**TO DO:** The answer must consist of every line below that contains the word "worn".

**DATASET RECORDS:**
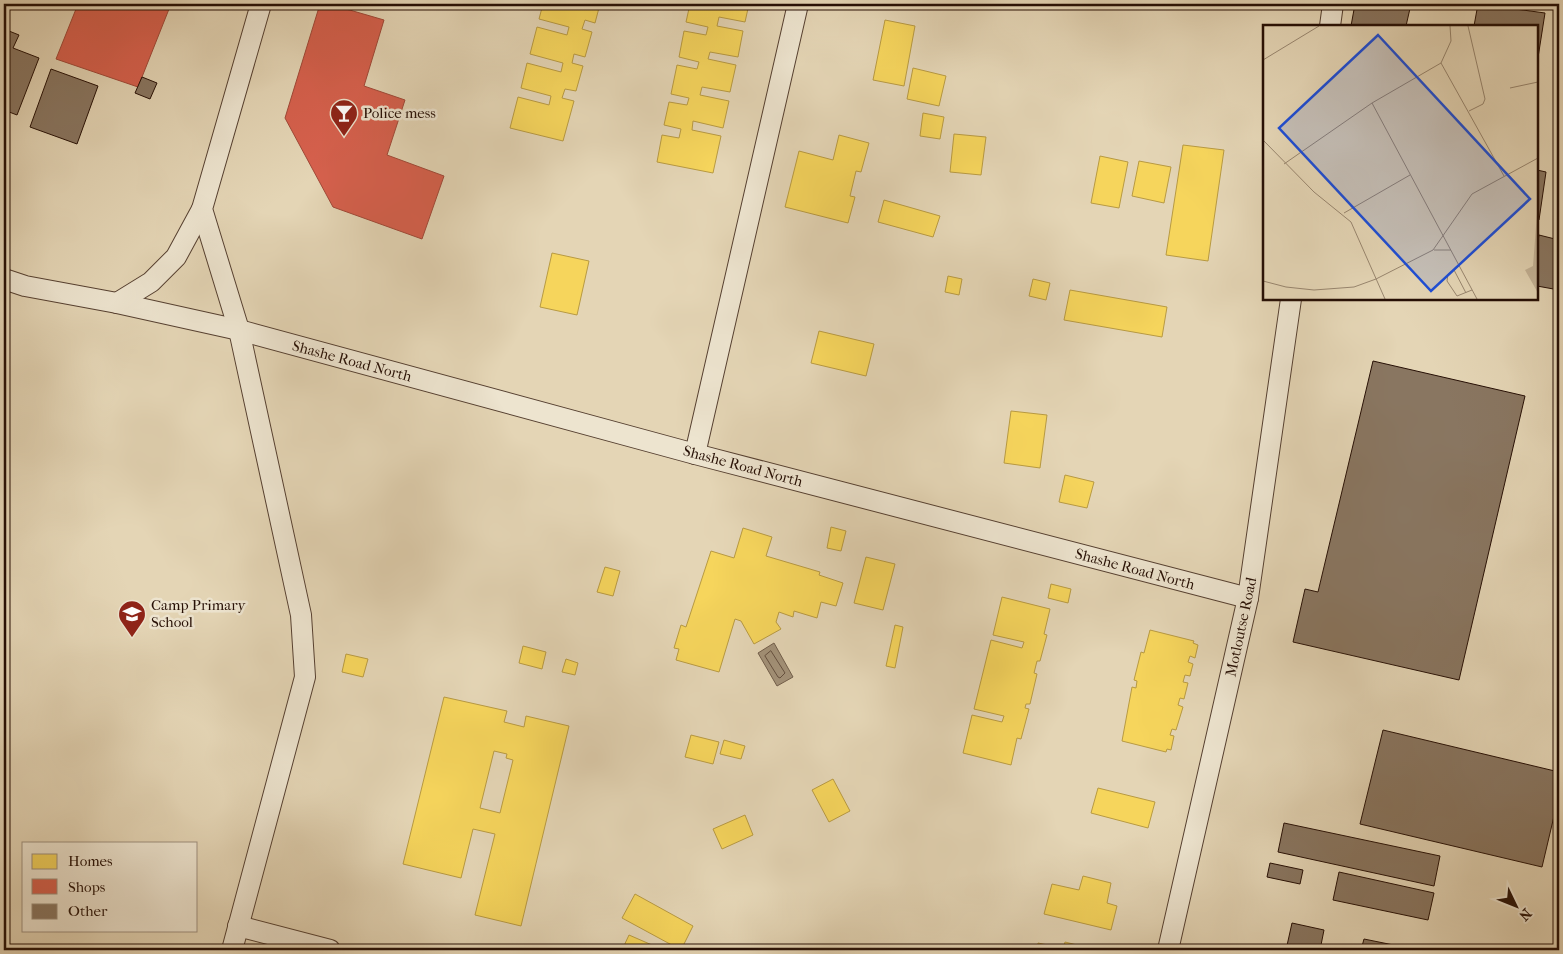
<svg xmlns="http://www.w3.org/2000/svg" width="1563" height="954" viewBox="0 0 1563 954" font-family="'IM FELL French Canon',serif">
  <rect width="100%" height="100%" fill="#e4d5b5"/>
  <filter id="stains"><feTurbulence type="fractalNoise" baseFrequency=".004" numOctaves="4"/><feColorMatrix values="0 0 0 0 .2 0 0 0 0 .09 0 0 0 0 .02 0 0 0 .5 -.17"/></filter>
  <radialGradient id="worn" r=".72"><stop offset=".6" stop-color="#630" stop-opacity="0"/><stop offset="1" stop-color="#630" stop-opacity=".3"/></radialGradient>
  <!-- water -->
  <polygon fill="#a39279" stroke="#715e4b" points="774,643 793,677 777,686 758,653"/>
  <!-- homes -->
  <g fill="#f6d55c" stroke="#b89a42" fill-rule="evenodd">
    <polygon points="543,4 600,4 595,23 585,20 582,29 592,32 585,57 574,54 572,63 583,66 576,91 565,89 562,98 574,101 563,141 510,128 518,97 549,105 551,96 521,88 527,63 561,72 563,63 530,54 537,27 567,35 569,27 539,19"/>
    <polygon points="690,4 749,4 745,22 719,17 717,26 743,31 738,57 710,52 708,59 736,65 730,92 702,87 700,95 729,101 723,128 693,121 692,130 721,136 713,173 657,162 662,135 679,138 681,129 664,125 669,102 687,105 689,98 671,94 677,65 697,69 699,62 679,57 684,31 706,35 708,27 686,22"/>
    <polygon points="885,20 915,26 904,86 873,80"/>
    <polygon points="913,68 946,76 939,106 907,99"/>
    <polygon points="923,113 944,117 940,139 920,136"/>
    <polygon points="954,134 986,137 981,175 950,172"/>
    <polygon points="839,135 869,143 861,172 856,171 850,196 855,197 848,223 785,207 799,151 833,160"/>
    <polygon points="1183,145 1224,150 1208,261 1166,255"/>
    <polygon points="1100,156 1128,162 1119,208 1091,203"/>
    <polygon points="1139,161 1171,167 1164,203 1132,196"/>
    <polygon points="884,200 940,216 933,237 878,222"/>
    <polygon points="552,253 589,261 577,315 540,307"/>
    <polygon points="948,276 962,279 959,295 945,292"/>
    <polygon points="1033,279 1050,283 1046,300 1029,296"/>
    <polygon points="1070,290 1167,307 1162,337 1064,320"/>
    <polygon points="819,331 874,344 866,376 811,363"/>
    <polygon points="1011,411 1047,415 1040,468 1004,463"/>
    <polygon points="1065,475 1094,482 1087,508 1059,502"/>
    <polygon points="831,527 846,531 841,551 827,548"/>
    <polygon points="743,528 772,537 766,556 820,572 819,575 843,583 836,606 821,602 817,618 794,611 793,617 779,612 776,622 781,629 754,644 741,621 735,619 719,672 676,660 679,649 674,648 681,625 686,627 711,551 734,558"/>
    <polygon points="866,557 895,564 883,610 854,603"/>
    <polygon points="605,567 620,571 613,596 597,592"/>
    <polygon points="1051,584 1071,589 1068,603 1048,598"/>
    <polygon points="1002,597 1050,609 1044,634 1047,635 1040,661 1037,661 1034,673 1037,674 1030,704 1026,704 1025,708 1029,709 1021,739 1017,738 1011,765 963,753 972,715 1002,722 1004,716 974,709 991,640 1022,648 1024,642 993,635"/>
    <polygon points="895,625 903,627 895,668 886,666"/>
    <polygon points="1150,630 1194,641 1193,643 1198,645 1195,658 1190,656 1188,662 1193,664 1190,676 1185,675 1183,682 1188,683 1184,699 1180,698 1178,705 1183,707 1176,730 1172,729 1170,735 1174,736 1171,750 1167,749 1166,752 1122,741 1132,687 1136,688 1137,681 1134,680 1141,652 1144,653"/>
    <polygon points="523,646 546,652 542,669 519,663"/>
    <polygon points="346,654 368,659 363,677 342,672"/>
    <polygon points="566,659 578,663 575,675 562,672"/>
    <path d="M 444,697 L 507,711 L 504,722 L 524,727 L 526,716 L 569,726 L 521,926 L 475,915 L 495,834 L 473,829 L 461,878 L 403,864 ZM 494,751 L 507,754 L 506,758 L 513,760 L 500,813 L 480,808 Z"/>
    <polygon points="691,735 719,742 713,764 685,757"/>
    <polygon points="724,740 745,746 741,759 720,754"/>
    <polygon points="833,779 850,811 829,822 812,790"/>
    <polygon points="1098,788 1155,802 1148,828 1091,813"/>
    <polygon points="745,815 753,835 722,849 713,829"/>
    <polygon points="1083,876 1111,883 1107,903 1117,906 1111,930 1044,914 1052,884 1079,890"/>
    <polygon points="635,894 693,926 681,950 622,918"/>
    <polygon points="629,935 652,945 649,950 622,950"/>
    <polygon points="1065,942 1085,947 1084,950 1063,950"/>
    <polygon points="1038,943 1057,947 1056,950 1037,950"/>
  </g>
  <!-- shops -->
  <g fill="#d6604d" stroke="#a14837">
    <polygon points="78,4 171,4 138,87 56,59"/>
    <polygon points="320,4 329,4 384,20 364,86 405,100 387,155 444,176 422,239 333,207 285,118"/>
  </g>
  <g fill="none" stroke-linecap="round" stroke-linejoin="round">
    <!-- shore -->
    <polygon stroke="#64503f" stroke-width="1" points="771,651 785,673 780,678 778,677 765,656"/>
  </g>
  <!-- building -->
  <g fill="#897661" stroke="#260f05">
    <polygon points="1355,4 1411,4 1406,26 1351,26"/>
    <polygon points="1478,4 1545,13 1537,64 1537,26 1474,26"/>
    <polygon points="4,29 19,35 13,48 39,58 17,115 4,110"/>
    <polygon points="51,69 98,86 77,144 30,127"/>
    <polygon points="142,77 157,83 150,99 135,93"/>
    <polygon points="1537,170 1546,172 1539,220 1537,219"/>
    <polygon points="1539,235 1559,240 1559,290 1537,286 1537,247"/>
    <polygon points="1373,361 1525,396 1459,680 1293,642 1305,589 1318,592"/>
    <polygon points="1383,730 1559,772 1559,795 1542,867 1360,824"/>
    <polygon points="1284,823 1440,856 1434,886 1278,852"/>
    <polygon points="1270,863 1303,870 1300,884 1267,877"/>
    <polygon points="1339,872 1434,893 1428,920 1333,900"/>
    <polygon points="1292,923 1324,930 1320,950 1286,950"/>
    <polygon points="1364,939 1418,950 1361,950"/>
  </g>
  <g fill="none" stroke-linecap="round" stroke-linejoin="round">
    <!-- service casing -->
    <g stroke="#564031" stroke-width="12">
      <polyline id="service" points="4,168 4,189"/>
    </g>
    <!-- minor casing -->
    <g stroke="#564031" stroke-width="22">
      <g id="minor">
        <polyline points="1330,26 1333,4"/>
        <polyline points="4,279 25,286 117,303 239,330 695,454 1248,598"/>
        <polyline points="117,303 151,282 176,257 202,209"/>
        <polyline points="695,454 798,4"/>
        <polyline points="238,926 330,950"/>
        <polyline points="232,950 305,677 301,615 239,330 202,209 261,4"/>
        <polyline points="1168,950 1248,598 1291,299"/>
      </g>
    </g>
    <!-- service -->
    <use href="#service" stroke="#ede4cf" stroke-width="10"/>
    <!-- minor -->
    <use href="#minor" stroke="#ede4cf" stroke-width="20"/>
  </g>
  <!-- icons -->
  <defs>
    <g id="bar-pin" transform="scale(1.4375)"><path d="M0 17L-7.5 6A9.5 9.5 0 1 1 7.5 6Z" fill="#8f2418" stroke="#ede4cf"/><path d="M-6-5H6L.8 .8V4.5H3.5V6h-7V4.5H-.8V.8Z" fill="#fff"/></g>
    <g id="school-pin" transform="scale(1.4375)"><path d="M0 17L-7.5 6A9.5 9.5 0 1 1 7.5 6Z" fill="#8f2418" stroke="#ede4cf"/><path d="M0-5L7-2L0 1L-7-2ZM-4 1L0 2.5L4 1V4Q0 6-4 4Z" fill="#fff"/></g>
  </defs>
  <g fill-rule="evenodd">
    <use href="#bar-pin" x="344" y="113"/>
    <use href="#school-pin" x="132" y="614"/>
  </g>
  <g text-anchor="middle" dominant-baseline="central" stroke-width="5" stroke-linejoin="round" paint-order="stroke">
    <!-- poi labels -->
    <g font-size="15" fill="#260f05" stroke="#ede4cf" text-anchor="start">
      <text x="363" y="113">Police mess</text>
      <text x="151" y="605">Camp Primary<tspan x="151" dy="17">School</tspan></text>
    </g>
    <!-- street labels -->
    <g font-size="15" fill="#260f05" stroke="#ede4cf">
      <text transform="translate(352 361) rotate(15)">Shashe Road North</text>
      <text transform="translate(743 466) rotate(15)">Shashe Road North</text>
      <text transform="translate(1135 569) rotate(15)">Shashe Road North</text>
      <text transform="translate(1241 627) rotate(-78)">Motloutse Road</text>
    </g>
  </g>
  <!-- overview -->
  <g transform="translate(1263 25)">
    <rect width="275" height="275" fill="#e4d5b5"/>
    <path d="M 275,175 L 275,268 L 262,245 L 270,241 Z" fill="#c4b397"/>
    <path fill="none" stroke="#98866f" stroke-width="1" d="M 205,1 L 222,74 L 220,79 L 206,86M 0,35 L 56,1M 178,38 L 241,151M 247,63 L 275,57M 109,78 L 214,274M 0,115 L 51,167 L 88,197 L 122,274M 21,139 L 109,78 L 178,38 L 188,16 L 187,1M 81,188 L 147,150M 171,225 L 188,225M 197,240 L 185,249 L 184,256 L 194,271 L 209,265M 191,245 L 203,268M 0,256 L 23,262 L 51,265 L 91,262 L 113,254 L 170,225 L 209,169 L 275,133"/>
    <path fill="#1d4ed8" fill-opacity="0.15" stroke="#1d4ed8" stroke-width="2.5" d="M 115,10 L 267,174 L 168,266 L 16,103 Z"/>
    <rect width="275" height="275" fill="none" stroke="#260f05" stroke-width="2.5"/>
  </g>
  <!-- margin -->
  <rect width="1563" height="954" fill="none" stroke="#e4d5b5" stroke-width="20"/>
  <rect x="5" y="5" width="1553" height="944" fill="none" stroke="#260f05" stroke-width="2.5"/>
  <rect x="10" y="10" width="1543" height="934" fill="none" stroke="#260f05"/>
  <!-- legend -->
  <rect x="22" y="842" width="175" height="90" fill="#ede4cf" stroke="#9d8f7e"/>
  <rect x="32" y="854" width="25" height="15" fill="#f6d55c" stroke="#9d8f7e"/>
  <text x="68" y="866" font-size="15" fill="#260f05">Homes</text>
  <rect x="32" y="879" width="25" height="15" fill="#d6604d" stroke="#9d8f7e"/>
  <text x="68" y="892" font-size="15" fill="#260f05">Shops</text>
  <rect x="32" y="904" width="25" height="15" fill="#897661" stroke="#9d8f7e"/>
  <text x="68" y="916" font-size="15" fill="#260f05">Other</text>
  <!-- north arrow -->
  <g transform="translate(1516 906) rotate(133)" stroke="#ede4cf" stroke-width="4" paint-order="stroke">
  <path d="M0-4L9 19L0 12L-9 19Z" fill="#260f05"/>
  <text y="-8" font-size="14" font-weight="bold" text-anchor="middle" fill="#260f05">N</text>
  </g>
  <rect width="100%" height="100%" filter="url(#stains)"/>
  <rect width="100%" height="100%" fill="url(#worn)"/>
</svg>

**WRITTEN SOLUTION:**
  <radialGradient id="worn" r=".72"><stop offset=".6" stop-color="#630" stop-opacity="0"/><stop offset="1" stop-color="#630" stop-opacity=".3"/></radialGradient>
  <rect width="100%" height="100%" fill="url(#worn)"/>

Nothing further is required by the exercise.